SPDY Benchmark - Feedback Highlights

The SPDY benchmark I posted last week got some pretty heavy traffic, and I was happy to see it also sparked a lot of conversation and comments. Some of the comments were just trolls looking for attention (don’t feed them!). Others, however, held good ideas for follow up tests or suggestions for how to address the lack of acceleration.

Below is a collection of the top ideas that came up, and my thoughts on them.

Theory: SPDY wasn’t faster because websites optimized for HTTP

Many pointed out that websites – and primarily high-traffic websites – are tuned to work around the HTTP limitations, using techniques like domain sharding. Domain sharding is actually harmful for SPDY, resulting in slower performance.

I was aware of this problem and tried to mitigate it by moving resources statically referenced in the page to the page’s domain. However, that mitigation is not perfect, and some sites were probably still using multiple 1^st party domains.

I think this is a valid concern, but my gut feeling is that it would not change the results. An average page in this test used 18 different domains, and some spot checking (plus past experience) shows only 2-3 of those domains are a 1st party domains.

Idea: Websites should optimize for SPDY

The idea here is that we can create best practices for making your site fast in a SPDY environment. This will be the modern equivalent to the best practices for HTTP, and will let websites leverage SPDY more.

I believe we indeed can (and should) create such best practices, though I’d expect most of them will be the same ones we use in HTTP. Domain Sharding is probably the biggest exception to that.

However, the main problem with this path is that the same website will be accessed both via SPDY and via plain HTTPS. So even if we manage to develop great best practices, only infrastructures that can serve different HTML based on whether SPDY is in use or not can take advantage of them. The majority of websites don’t have that flexibility.

Theory: The CDN to Origin communication used HTTP, nullifying SPDY’s value

In my test I used the Cotendo CDN to act as a SPDY-supporting reverse proxy for the test sites.
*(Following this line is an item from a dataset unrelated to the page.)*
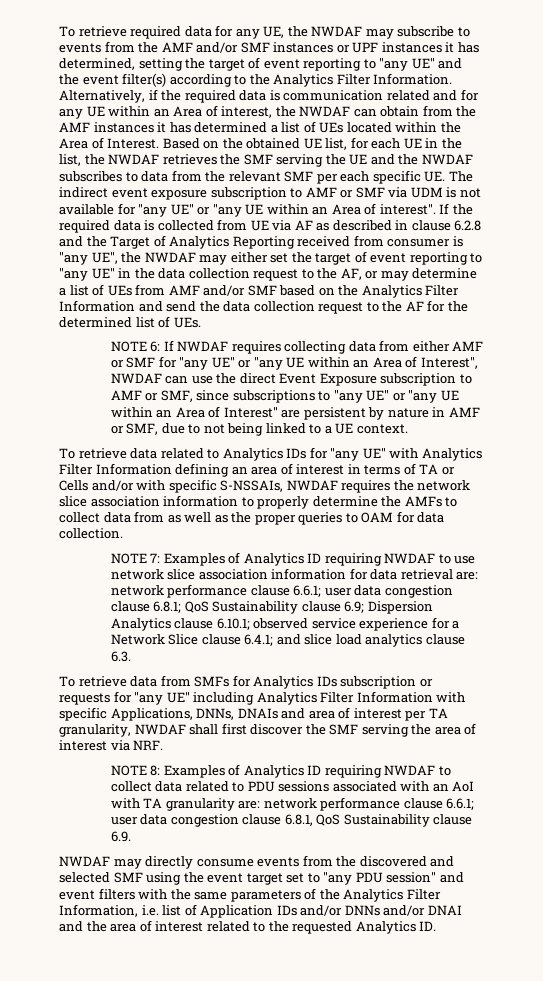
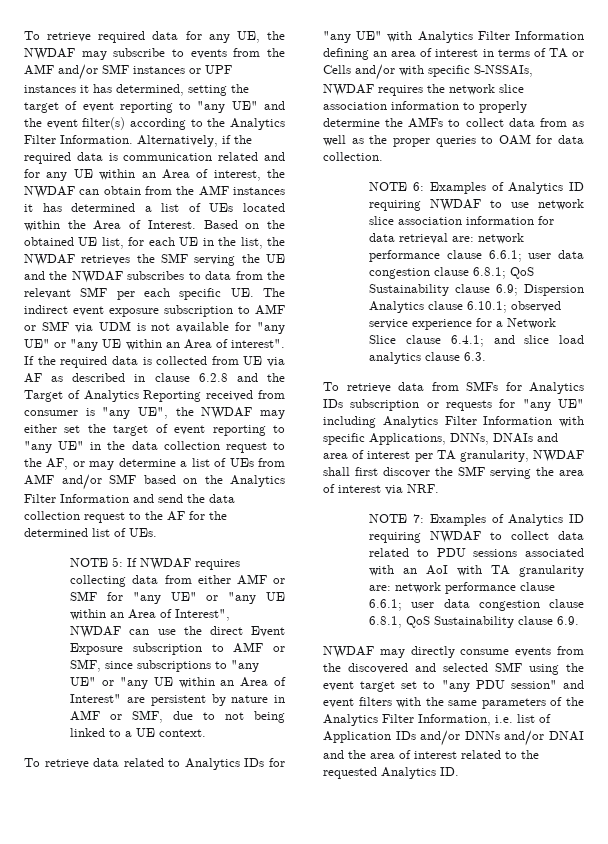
[150,341,161,352] 6: -> [112,557,124,567] 5:
[150,553,161,563] 7: -> [413,182,425,191] 6:
[150,765,161,776] 8: -> [413,514,425,523] 7:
The communication between the Cotendo edge (in NYC) and the origin (wherever it is) was over plain HTTP, without SSL or SPDY. That communication could therefore become the bottleneck, thus leaving little opportunity for acceleration between CDN and client.

I think this is an interesting theory, but I don’t think it holds, for three primary reasons.

First, CDNs like Cotendo and Akamai are designed to accelerate websites. They use many connections to multiplex results to origin, and don’t tend to delay any incoming request. This is the core value proposition of Dynamic Site Acceleration (DSA), and has been proven over and over again.

Second, the average latency and bandwidth between CDN and origin are far better than those between CDN and client. This gap is especially big in the tests run over a high latency mobile network, and even in those conditions SPDY didn’t accelerate much.

Third, there were significant differences in average load time when simulating different connection speeds between client and edge. The average load time for Cable speed was less than half the average load time for the low-latency mobile connection. The CDN to origin path didn’t change between those two cases.

These reasons and more make me think it’s extremely unlikely the CDN’s use of HTTP was the bottleneck in these tests, and that using SPDY to origin would have changed the results.

Idea: Test the sites while caching all 1^st party content

One way to test the previous theory is to repeat the test, but this time cache all 1^st party content on the CDN edge. This means the CDN will have practically no communication to the origin during the test, eliminating the above concern.

Despite disagreeing with the theory above, I think this is an interesting test to run, and hope to get around to doing so. It creates a different type of bias, since it makes resources faster than they would be in the real world. This bias could very well hurt SPDY results, since multiplexing matters less when resources are equally fast. However, it’s probably a worthy thing to test.

Theory: 3^rd party domains will fade away as SPDY-first designs rise

I would LOVE to see this happen, but I think there’s no chance it will. The use of 3^rd party domains is already hurting performance, and minimizing use of 3^rd party domains is already a top performance best practice. And yet, websites keep adding more and more such domains to their pages.

Websites use 3^rd party domains because they fulfill business needs, and will likely continue to do so for the foreseeable future. In fact, trending shows websites will use MORE 3^rd party domains, not less… So my view is that SPDY (and HTTP/2.0) should be designed to support an eco-system where many domains are used, and not expect the use of 3^rd party domains to go away.

Summary

This study isn’t perfect, and there are definitely follow up studies that can be done. Each additional study improves our understanding of SPDY, and in turn helps us make SPDY better. I don’t doubt Google sees SPDY load times being 20%+ faster than HTTP, and the biggest question would be how to replicate such results for other websites, which aren’t as optimized.

Finally, a small clarification: I am a big fan of SPDY. I think it challenged conventional thinking, and made us challenge fundamental parts of how HTTP works. I think we should push SPDY along with full force (more accurately, we should standardize its concepts in HTTP/2.0), and alongside that further improve it where it falls short.